--- START ---

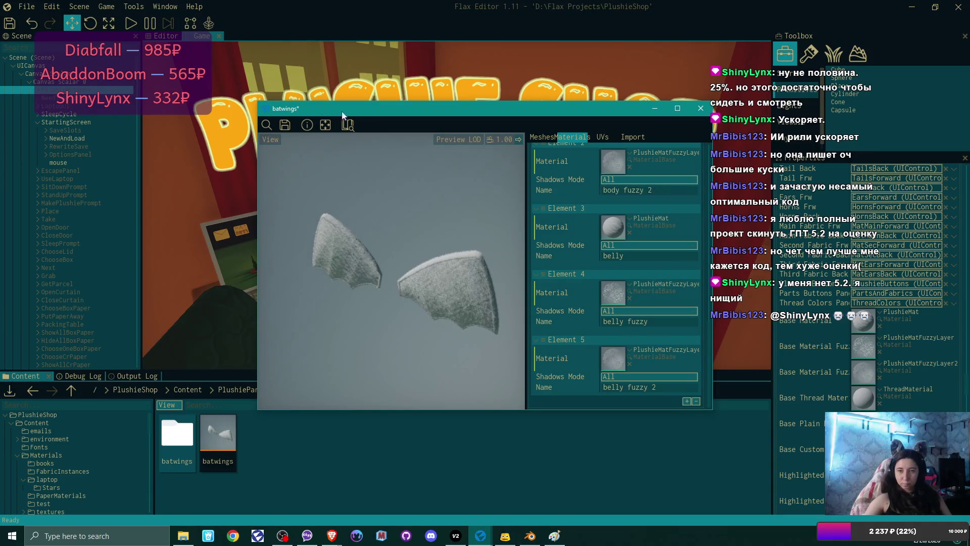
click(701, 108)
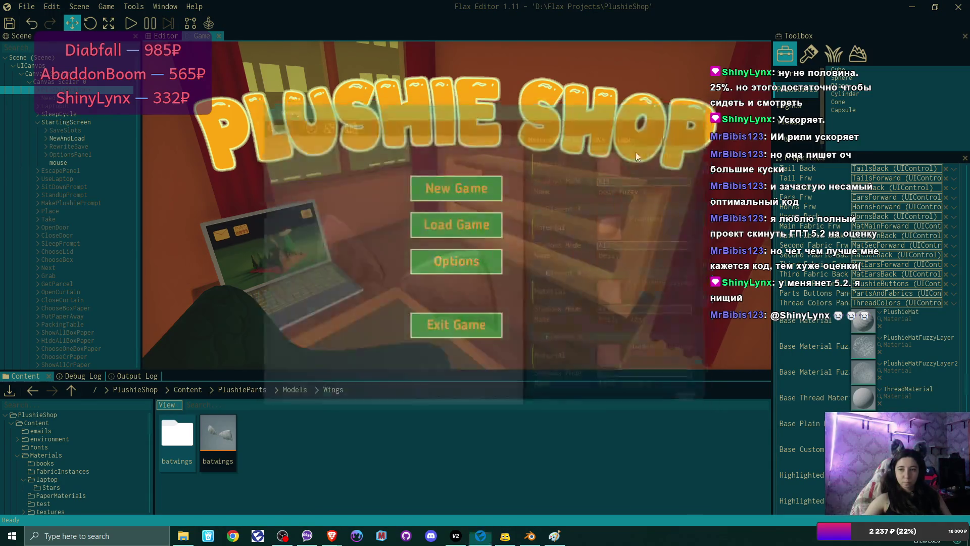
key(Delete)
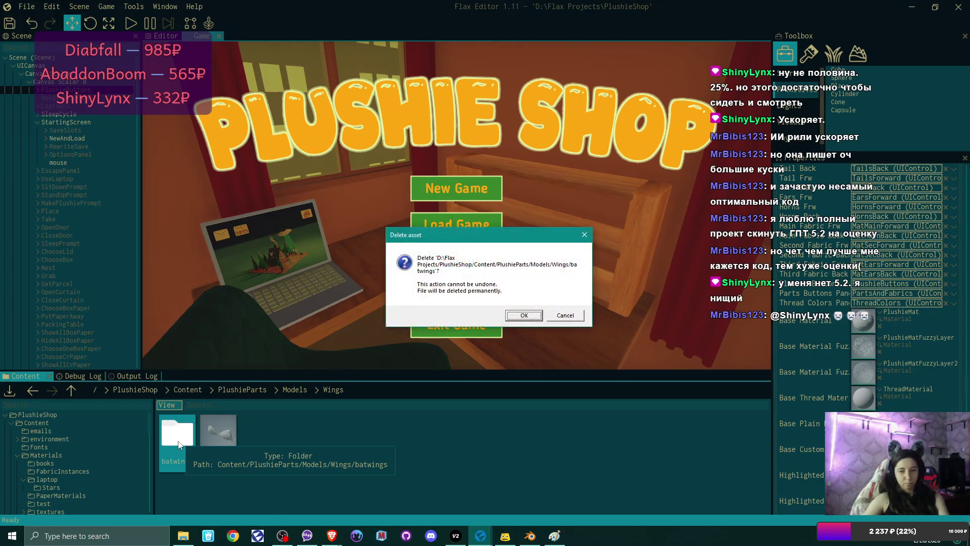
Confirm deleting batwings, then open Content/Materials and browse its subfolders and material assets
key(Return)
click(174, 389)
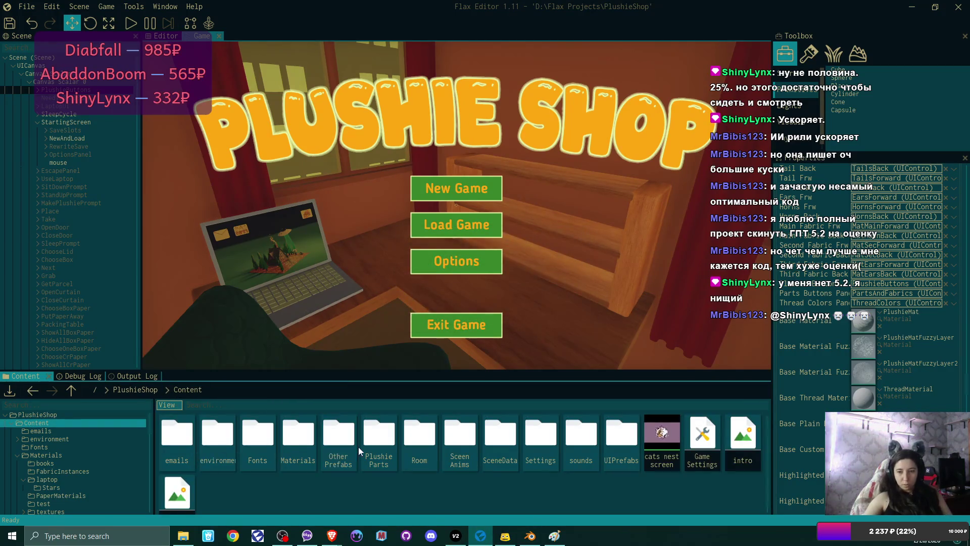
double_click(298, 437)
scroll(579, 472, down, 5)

--- END ---

_Task directions_. When you copy the records above, keep every word exact and drop the pictures.

_Output of the task_.
click(701, 108)
key(Delete)
Confirm deleting batwings, then open Content/Materials and browse its subfolders and material assets
key(Return)
click(174, 389)
double_click(298, 437)
scroll(579, 472, down, 5)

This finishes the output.